Note: Since this was article was originally posted, a budget passed Congress that does not significantly reduce EPA funding. So we believe the Energy Star Program is safe - for now. It’s good to know, however, what else is out there from the private sector, for example, ASHRAE bEQ as is discussed below. Our industry needs to be well-versed in all the options, not on a just-in-case basis, but on a what’s-best-for-the-customer basis. (updated 5/10/2017)
Since its inception in 1992, the Energy Star label has gained tremendous popularity, and today thousands of products (mostly small and medium home appliances) sport the Energy Star logo. Use of this program, run by the US Environmental Protection Agency (EPA) in partnership with the US Department of Energy (DOE), had saved $362 billion on energy bills and prevented nearly 2.5 billion tons of greenhouse gases from being released into the atmosphere. If this program goes away, as is being proposed by the current administration, we risk losing many of the gains that have been made.

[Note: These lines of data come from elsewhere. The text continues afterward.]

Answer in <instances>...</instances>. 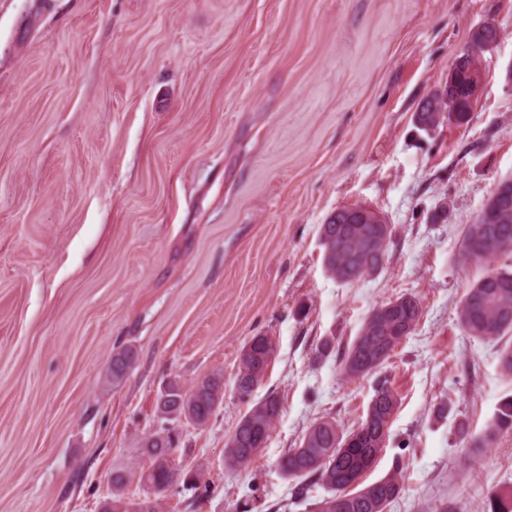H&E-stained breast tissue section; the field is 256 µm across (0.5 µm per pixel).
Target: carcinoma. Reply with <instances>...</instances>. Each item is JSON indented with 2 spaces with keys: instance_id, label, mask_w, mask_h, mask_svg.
<instances>
[{
  "instance_id": "obj_1",
  "label": "carcinoma",
  "mask_w": 512,
  "mask_h": 512,
  "mask_svg": "<svg viewBox=\"0 0 512 512\" xmlns=\"http://www.w3.org/2000/svg\"><path fill=\"white\" fill-rule=\"evenodd\" d=\"M469 85L460 83L450 97L436 101L439 110H459L464 121L475 102L470 100ZM349 208L336 210L320 227L323 266L334 279L350 283L352 272L364 267L375 274L382 270L393 231L383 232L373 224L356 229L350 240L344 238ZM483 251L476 263L487 270L466 291L460 303L458 321L469 336L500 343L499 362L512 375V340L503 341L512 331V269L493 268L491 264L512 253V194L502 197L485 214H478L467 225L462 238V257L471 259L474 250ZM422 315L421 301L412 293H403L373 312L363 322L357 336L340 358L341 373L349 380L373 374L387 363L392 353L416 329ZM275 357L270 337L250 339L241 354L235 378V390L242 398L252 395ZM134 360L130 347L113 352L107 369L112 384L120 383ZM224 401V376L216 371L187 386L172 379L156 399L157 425L139 440L140 461L134 472L145 490L139 501L125 495L128 475L115 473L111 496L102 512H160V498L179 493V489L209 495V484L198 473L186 470L174 458L175 426L186 422L207 424ZM399 407L397 394L385 378L378 381L368 402L365 417L351 431L339 428L332 420L316 422L307 429L300 444L288 449L279 460V469L297 481L294 505L310 512H385L398 498L403 485L398 470L364 483L363 476L375 465L386 447L391 421ZM281 402L269 393L258 401L237 423L224 448V463L231 469L248 466L265 447L270 431L279 417ZM512 431V398L502 401L497 414L483 433L475 437L464 420L457 422L455 434L460 442L473 448H489L497 437ZM321 488L325 495L312 498ZM485 512H512V486L488 496Z\"/></svg>"
}]
</instances>
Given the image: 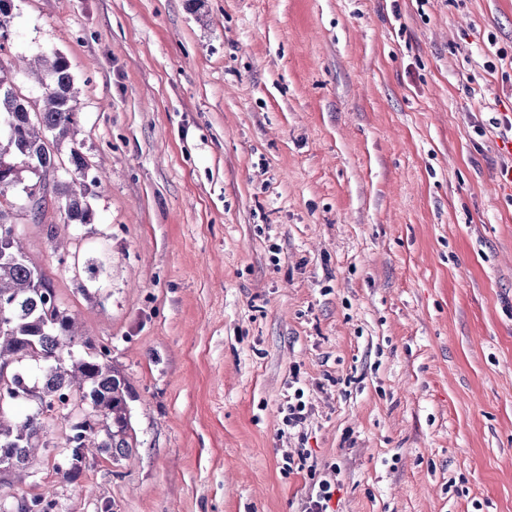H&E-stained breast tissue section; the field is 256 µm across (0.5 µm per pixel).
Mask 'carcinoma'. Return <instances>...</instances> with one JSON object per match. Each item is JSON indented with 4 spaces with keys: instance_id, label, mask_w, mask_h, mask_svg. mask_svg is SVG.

An even greater risk is the potential loss of the Energy Star Portfolio Manager (ESPM), a well-known and widely used program for comparing energy use among existing buildings. Building owners and managers use E SPM to see how well their building performs with regards to energy use, and then rates it on a 1-100 scale against buildings of similar size and in similar climates. As an Energy Star Partner, Newman Consulting Group uses the ESPM on many of our energy efficiency improvement projects.

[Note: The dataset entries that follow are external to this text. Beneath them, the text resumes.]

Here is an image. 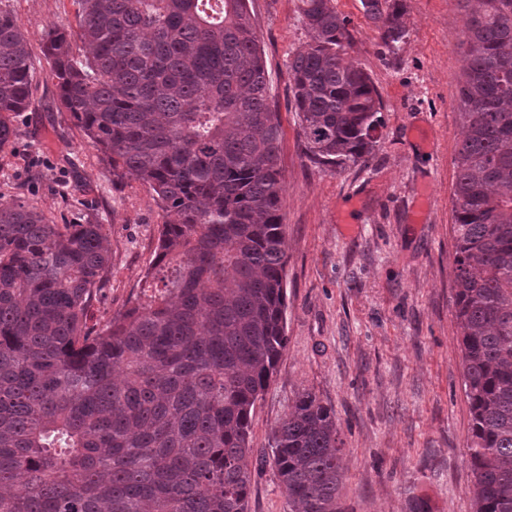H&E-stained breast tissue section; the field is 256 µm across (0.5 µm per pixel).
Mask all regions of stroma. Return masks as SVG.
<instances>
[{"instance_id":"1","label":"stroma","mask_w":512,"mask_h":512,"mask_svg":"<svg viewBox=\"0 0 512 512\" xmlns=\"http://www.w3.org/2000/svg\"><path fill=\"white\" fill-rule=\"evenodd\" d=\"M346 17L348 62L370 75L383 103L367 166L336 172L302 153L288 60L309 42L299 0H249L273 105L287 265L288 342L251 419L255 457L296 398L336 414L346 512H475L467 445L471 414L454 315L453 160L460 146V41L466 0H405L407 35L381 43L360 0H334ZM34 56L31 105L13 115L0 152V200L35 201L58 224H103L110 267L92 302L104 327L135 304L167 220L151 191L114 179L69 113L59 111L40 54L48 27L76 24L72 0H0ZM272 464L252 482L249 512H291Z\"/></svg>"}]
</instances>
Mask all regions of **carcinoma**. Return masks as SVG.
I'll return each instance as SVG.
<instances>
[{
    "label": "carcinoma",
    "mask_w": 512,
    "mask_h": 512,
    "mask_svg": "<svg viewBox=\"0 0 512 512\" xmlns=\"http://www.w3.org/2000/svg\"><path fill=\"white\" fill-rule=\"evenodd\" d=\"M41 53L61 109L161 225L151 295L89 325L111 261L102 224L0 203V512H248L256 402L286 347L280 124L247 0H73ZM471 4L454 158V309L475 512H512V0ZM383 44L404 0H360ZM288 61L307 159L365 164L383 105L344 59L333 0H300ZM31 49L0 9V151L31 105ZM301 512H342L333 410L305 392L273 431Z\"/></svg>",
    "instance_id": "cac0c4a2"
}]
</instances>
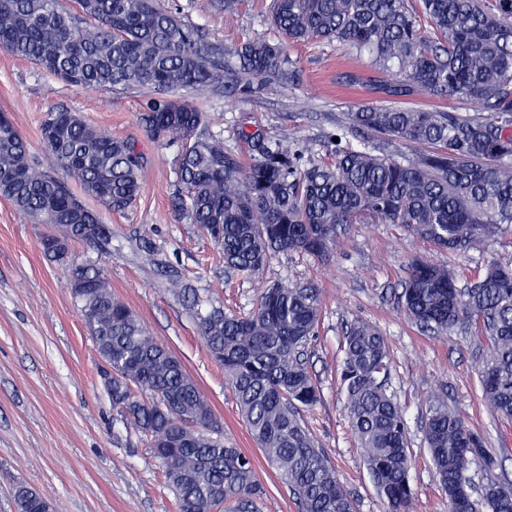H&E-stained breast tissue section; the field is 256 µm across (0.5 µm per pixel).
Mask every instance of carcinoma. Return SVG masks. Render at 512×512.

The ESPM helps facility managers and building engineers know whether they have room for improvement but the building team must mine that information to help them determine which improvements to make. An Energy Star rating also informs potential tenants and prospective buyers whether the building uses energy resources efficiently and puts a number on it. Buildings with a score of 75 or better are shown to be more efficient than 75% of buildings of similar size and climate and they are allowed to display the Energy Star blue label.
The ASHRAE Building Energy Quotient (bEQ) labeling program, launched just four short years ago, provides clear, easy-to-use labels and language to inform the building owner, manager, tenant or potential buyer about a building’s performance. The bEQ label requires a more thorough building energy analysis beyond an ASHRAE Level 1 Audit, and it includes an Indoor Environmental Quality Survey (IEQ) as well. These comprehensive tools identify opportunities for both energy and air quality improvement along with the costs associated with those improvements. This kind of reporting gives an owner the information needed to make decisions about the cost-effectiveness of the recommended solutions.
The bEQ program emphasizes understanding energy use and identifying the specific areas for improvement, such as HVAC, lighting, building envelope, plug loads, water use and more. The Energy Star PM tool solely records energy usage and assigns a number value. bEQ’s simplified rating system and colorful label show owners and tenants how their building’s Energy Use Index compares to similar buildings.
The bEQ label program also has tools to inform an engineer, whether they are designing a new building or designing a major retrofit, how the design will work in terms of energy use and IEQ even before the construction is completed. See ASHRAE bEQ Updates. In contrast buildings must be in operation for a minimum of 12 months before they can qualify for an Energy Star rating.
Is it more expensive than Energy Star? Yes it is – because it does so much more. Will it take a while for people to get used to it? Of course it will. It took the building industry and DOE/EPA close to 10 years to realize that Energy Star could be used for more than just appliances – and DOE is a whole lot larger than ASHRAE.
Can bEQ be utilized if the Energy Star Portfolio Manager continues? Absolutely. And it should be because it provides so much valuable, actionable information.
Can bEQ be used if Energy Star goes away? Definitely.
If you are concerned about losing Energy Star Portfolio Manager, you need to contact your representatives in Congress and encourage them to keep ESPM around.